• Consigne
Dans l'article sur le Rallye du Condroz-Huy, recopiez tout ce qui va de « Mais ce week-end, à » jusqu'à « est jamais tombé. », en changeant « artiste » en « acrobate ».

• Extrait
::::

Le caractère tragique de la fin de journée ce dimanche au Rallye du Condroz-Huy a renvoyé les considérations sportives au second rang. Logique. Et en même temps dommage, car les acteurs arrivés au bout de cette 48ème édition méritaient tous les éloges. Sur des spéciales au grip de plus en plus précaire après l'apparition de la pluie, Nikolay Gryazin a démontré qu'il est un 'grand' du rallye mondial. Son duel contre Stéphane Lefebvre, à coups de dixièmes de seconde, était ahurissant d'intensité. Deux pilotes de classe internationale, qui nous ont fait vibrer comme jamais...
Il y a aussi Adrian Fernémont, 'notre' double champion. Qui ne lâche jamais rien, dont l'expression aux différents TRC en dit toujours très long sur ce qu'il vient de vivre et réaliser. 'Adri' ne lâche jamais rien, et il n'est guère aisé de le déstabiliser. Après le saut avec réception sur le nez dans le premier passage de Verlaine-Jehay 1, d'aucuns auraient déposé les armes. Pas lui. Gryazin le clamait à la fin de la première journée : "Those stages are made for brave people". Et Fernémont est un brave parmi les braves...
Mais ce week-end, à Huy, un pilote mérite tous les qualificatifs, tous les superlatifs ! En arrachant - le terme n'est pas trop fort - la 2ème place finale sous la pluie dimanche après-midi, Cédric Cherain a parachevé un week-end de toutes les folies ! Un week-end au cours duquel il a tout simplement été 'Magic'. Le terme fera sans doute bondir certains puristes, mais ce Cédric-là le mérite amplement. Son pilotage, avec une mécanique puissante, mais deux roues motrices seulement, relevait de l'excellence. L'artiste était sur un fil permanent, il n'en est jamais tombé.
S'il a remporté des épreuves au cours de sa carrière, au Condroz, Cherain a sans doute livré l'une de ses meilleures prestations absolues ! Cette Porsche 997 GT3 August Racing, fruit du savoir-faire de Lionel Hansen, Cédric l'a domptée en faisant fi du fait qu'au Condroz, il est impossible de réellement se distinguer avec deux roues arrière motrices.

::::

• Données fournies
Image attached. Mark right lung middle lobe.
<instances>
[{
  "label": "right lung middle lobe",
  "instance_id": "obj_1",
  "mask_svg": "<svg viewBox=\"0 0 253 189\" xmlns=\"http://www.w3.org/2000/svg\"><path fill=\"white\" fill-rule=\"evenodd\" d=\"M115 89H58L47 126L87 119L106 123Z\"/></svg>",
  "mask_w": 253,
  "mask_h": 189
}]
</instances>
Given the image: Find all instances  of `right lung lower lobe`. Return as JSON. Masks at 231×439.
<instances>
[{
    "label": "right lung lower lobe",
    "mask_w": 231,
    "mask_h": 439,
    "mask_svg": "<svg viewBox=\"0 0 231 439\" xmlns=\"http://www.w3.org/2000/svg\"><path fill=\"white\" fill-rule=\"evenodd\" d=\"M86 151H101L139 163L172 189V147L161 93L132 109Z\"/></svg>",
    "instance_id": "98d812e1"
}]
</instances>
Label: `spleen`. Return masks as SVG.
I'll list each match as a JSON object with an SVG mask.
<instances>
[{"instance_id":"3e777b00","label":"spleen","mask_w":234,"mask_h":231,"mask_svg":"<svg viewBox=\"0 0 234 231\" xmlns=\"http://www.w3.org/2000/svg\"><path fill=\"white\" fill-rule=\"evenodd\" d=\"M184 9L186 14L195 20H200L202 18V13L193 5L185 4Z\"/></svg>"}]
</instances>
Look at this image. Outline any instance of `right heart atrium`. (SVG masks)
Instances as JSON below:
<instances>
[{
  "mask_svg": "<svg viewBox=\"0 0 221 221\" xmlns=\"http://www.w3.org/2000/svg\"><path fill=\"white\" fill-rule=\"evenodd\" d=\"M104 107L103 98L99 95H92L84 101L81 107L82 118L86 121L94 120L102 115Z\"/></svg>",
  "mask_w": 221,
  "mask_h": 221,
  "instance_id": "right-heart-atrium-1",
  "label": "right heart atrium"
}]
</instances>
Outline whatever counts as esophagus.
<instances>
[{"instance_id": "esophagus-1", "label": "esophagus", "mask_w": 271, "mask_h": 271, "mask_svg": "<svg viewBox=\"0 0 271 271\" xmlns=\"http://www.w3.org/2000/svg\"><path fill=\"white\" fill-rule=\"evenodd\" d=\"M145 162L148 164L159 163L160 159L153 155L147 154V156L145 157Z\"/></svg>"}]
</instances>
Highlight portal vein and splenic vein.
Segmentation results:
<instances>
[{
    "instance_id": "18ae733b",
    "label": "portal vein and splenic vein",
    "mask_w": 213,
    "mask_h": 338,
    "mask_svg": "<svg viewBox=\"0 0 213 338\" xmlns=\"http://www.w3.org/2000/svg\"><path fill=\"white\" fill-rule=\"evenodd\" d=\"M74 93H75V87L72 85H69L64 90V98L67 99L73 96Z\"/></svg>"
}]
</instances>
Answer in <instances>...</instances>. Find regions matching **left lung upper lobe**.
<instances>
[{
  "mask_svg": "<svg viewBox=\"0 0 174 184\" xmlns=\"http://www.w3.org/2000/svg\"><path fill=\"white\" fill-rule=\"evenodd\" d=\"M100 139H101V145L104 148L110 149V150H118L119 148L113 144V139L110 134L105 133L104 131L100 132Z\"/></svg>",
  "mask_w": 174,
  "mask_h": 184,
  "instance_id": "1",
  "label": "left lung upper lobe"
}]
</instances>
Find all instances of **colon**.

::::

• Résultat
Mais ce week-end, à Huy, un pilote mérite tous les qualificatifs, tous les superlatifs ! En arrachant - le terme n'est pas trop fort - la 2ème place finale sous la pluie dimanche après-midi, Cédric Cherain a parachevé un week-end de toutes les folies ! Un week-end au cours duquel il a tout simplement été 'Magic'. Le terme fera sans doute bondir certains puristes, mais ce Cédric-là le mérite amplement. Son pilotage, avec une mécanique puissante, mais deux roues motrices seulement, relevait de l'excellence. L'acrobate était sur un fil permanent, il n'en est jamais tombé.